Wednesday, 09 December 2020


    The AICD and the Australian Council of Superannuation Investors (ACSI) have partnered on a new report Governing company culture: Insights from Australian directors that provides real-world insights from the boardrooms of Australia’s largest companies on how directors oversee, measure and influence corporate culture.

    Corporate culture can have a profound impact on an organisation’s performance, governance and reputation. At the heart of many – if not all – of the high-profile governance failures over the past decade have been examples of poor company culture or sub-cultures.

    Boards are as responsible for cultural oversight as they are for the financial performance of an organisation.

    To help boards discharge their cultural stewardship role, the AICD and ACSI have partnered on a new research initiative that examines the board’s role in overseeing, assessing and influencing corporate culture.

    Insights from Australian directors

    By providing real-world insights from the boardrooms of some of Australia’s largest companies and examining the relevant challenges from a director perspective, the Governing company culture – Insights from Australian directors report provides directors with practical guidance on some of the key issues and questions boards should seek to explore.

    Guidance for boards

    The report takes an in-depth look at why culture matters and the board’s oversight role including:

    • Why defining the desired culture is critical;
    • How the dynamics of the board impact culture;
    • Formal and informal techniques for assessing culture;
    • How leading directors model desired behaviours;
    • The relationship between executive remuneration and culture; and
    • The emerging challenges created by COVID-19.

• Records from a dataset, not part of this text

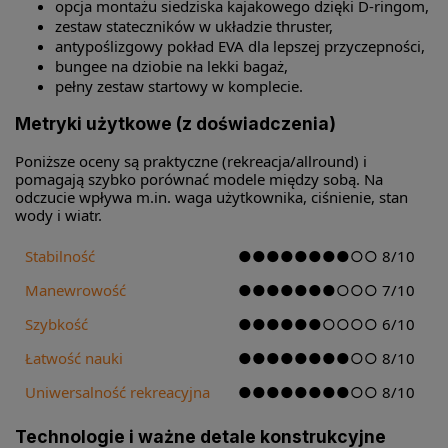
opcja montażu siedziska kajakowego dzięki D-ringom,
zestaw stateczników w układzie thruster,
antypoślizgowy pokład EVA dla lepszej przyczepności,
bungee na dziobie na lekki bagaż,
pełny zestaw startowy w komplecie.
Metryki użytkowe (z doświadczenia)
Poniższe oceny są praktyczne (rekreacja/allround) i
pomagają szybko porównać modele między sobą. Na
odczucie wpływa m.in. waga użytkownika, ciśnienie, stan
wody i wiatr.
Stabilność
●●●●●●●●○○ 8/10
Manewrowość
●●●●●●●○○○ 7/10
Szybkość
●●●●●●○○○○ 6/10
Łatwość nauki
●●●●●●●●○○ 8/10
Uniwersalność rekreacyjna
●●●●●●●●○○ 8/10
Technologie i ważne detale konstrukcyjne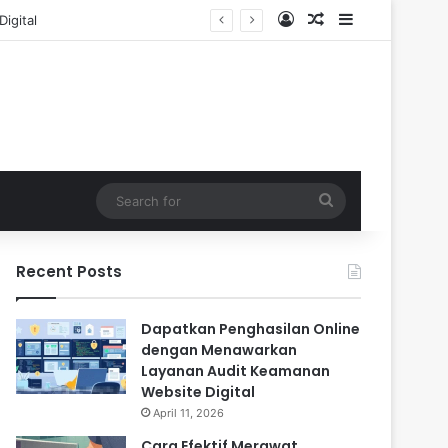
Log In
Random Article
Sidebar
Search
for
Recent Posts
Dapatkan Penghasilan Online
dengan Menawarkan
Layanan Audit Keamanan
Website Digital
April 11, 2026
Cara Efektif Merawat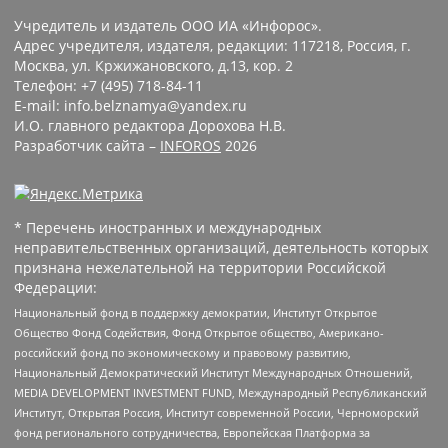
Учредитель и издатель ООО ИА «Инфорос».
Адрес учредителя, издателя, редакции: 117218, Россия, г.
Москва, ул. Кржижановского, д.13, кор. 2
Телефон: +7 (495) 718-84-11
E-mail: info.belznamya@yandex.ru
И.О. главного редактора Дорохова Н.В.
Разработчик сайта –
INFOROS
2026
* Перечень иностранных и международных
неправительственных организаций, деятельность которых
признана нежелательной на территории Российской
Федерации:
Национальный фонд в поддержку демократии, Институт Открытое
Общество Фонд Содействия, Фонд Открытое общество, Американо-
российский фонд по экономическому и правовому развитию,
Национальный Демократический Институт Международных Отношений,
MEDIA DEVELOPMENT INVESTMENT FUND, Международный Республиканский
Институт, Открытая Россия, Институт современной России, Черноморский
фонд регионального сотрудничества, Европейская Платформа за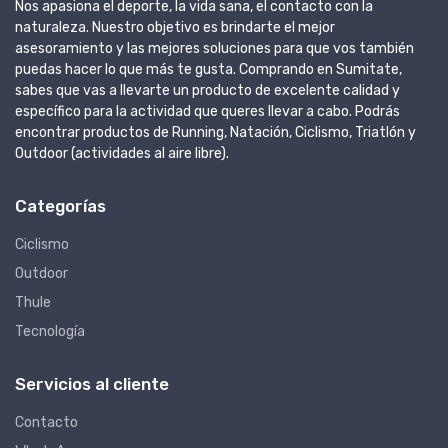
Nos apasiona el deporte, la vida sana, el contacto con la
naturaleza. Nuestro objetivo es brindarte el mejor
asesoramiento y las mejores soluciones para que vos también
puedas hacer lo que más te gusta. Comprando en Sumitate,
sabes que vas a llevarte un producto de excelente calidad y
específico para la actividad que queres llevar a cabo. Podrás
encontrar productos de Running, Natación, Ciclismo, Triatlón y
Outdoor (actividades al aire libre).
Categorías
Ciclismo
Outdoor
Thule
Tecnología
Servicios al cliente
Contacto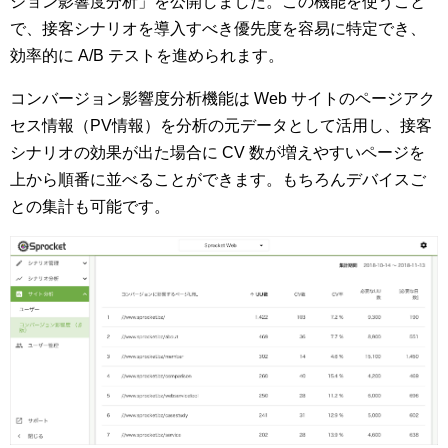
ジョン影響度分析」を公開しました。この機能を使うこと
で、接客シナリオを導入すべき優先度を容易に特定でき、
効率的に A/B テストを進められます。
コンバージョン影響度分析機能は Web サイトのページアク
セス情報（PV情報）を分析の元データとして活用し、接客
シナリオの効果が出た場合に CV 数が増えやすいページを
上から順番に並べることができます。もちろんデバイスご
との集計も可能です。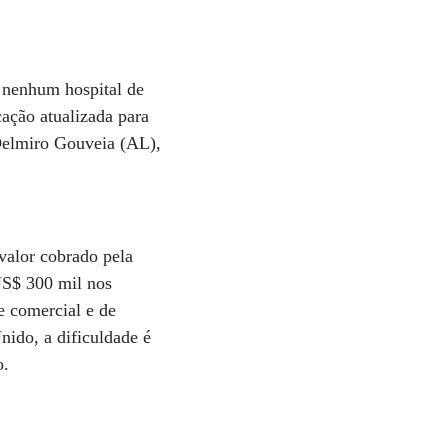
u nenhum hospital de
cação atualizada para
 Delmiro Gouveia (AL),
valor cobrado pela
US$ 300 mil nos
e comercial e de
ido, a dificuldade é
o.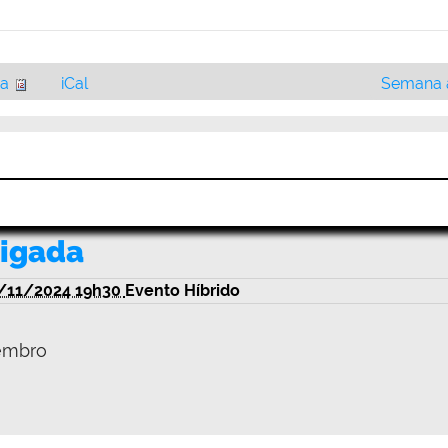
ia
iCal
Semana a
ligada
/11/2024 19h30
Evento Híbrido
vembro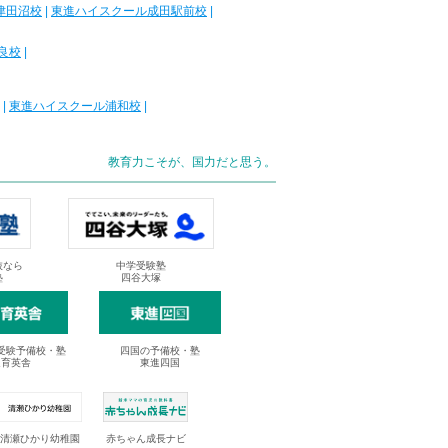
津田沼校
|
東進ハイスクール成田駅前校
|
良校
|
|
東進ハイスクール浦和校
|
教育力こそが、国力だと思う。
抜なら
中学受験塾
塾
四谷大塚
受験予備校・塾
四国の予備校・塾
進育英舎
東進四国
清瀬ひかり幼稚園
赤ちゃん成長ナビ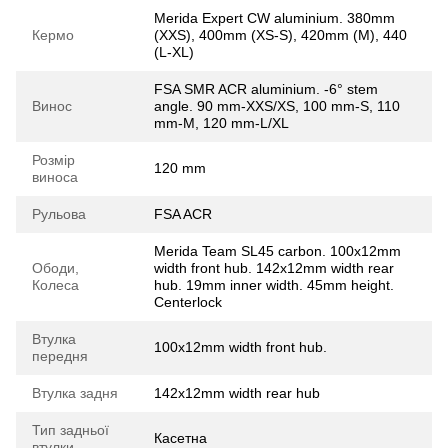
Merida Expert CW aluminium. 380mm
Кермо
(XXS), 400mm (XS-S), 420mm (M), 440
(L-XL)
FSA SMR ACR aluminium. -6° stem
Винос
angle. 90 mm-XXS/XS, 100 mm-S, 110
mm-M, 120 mm-L/XL
Розмір
120 mm
виноса
Рульова
FSA ACR
Merida Team SL45 carbon. 100x12mm
Ободи,
width front hub. 142x12mm width rear
Колеса
hub. 19mm inner width. 45mm height.
Centerlock
Втулка
100x12mm width front hub.
передня
Втулка задня
142x12mm width rear hub
Тип задньої
Касетна
втулки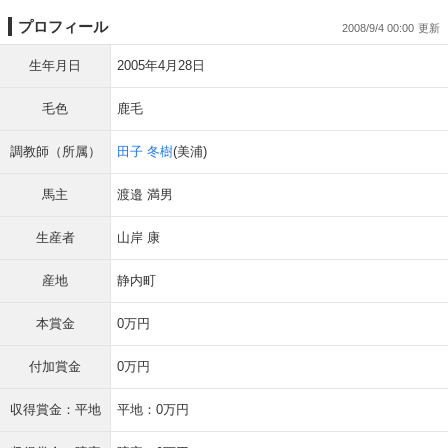
プロフィール
2008/9/4 00:00
生年月日
2005年4月28日
毛色
鹿毛
調教師（所属）
田子 冬樹
(美浦)
馬主
渡邉 満男
生産者
山岸 康
産地
静内町
本賞金
0万円
付加賞金
0万円
収得賞金：平地
平地：0万円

    Key findings for directors

    The research surfaced the following key findings:

    • Culture is the responsibility of directors, not just senior management. Directors can use a range of practical methods to exert significant influence over company culture.
    • Company culture is an increasingly high priority. There has been a significant shift over recent years, with culture now firmly in the spotlight for directors.
    • Directors see the link between culture and long-term performance. Directors feel that culture is extremely important to the long-term performance of a company.
    • Effective oversight of culture requires active and curious directors. Directors must be curious, persistent and willing to synthesise the many formal and informal sources of data relating to culture. Directors must be alert to an overly optimistic picture of culture from management.
    • There is limited public disclosure on culture. Investors would value greater disclosure to discern companies’ cultural strengths and weaknesses. Yet practices amongst ASX 50 companies show wide variance in public disclosure and there is a lack of market consensus as to the most valuable metrics to report against.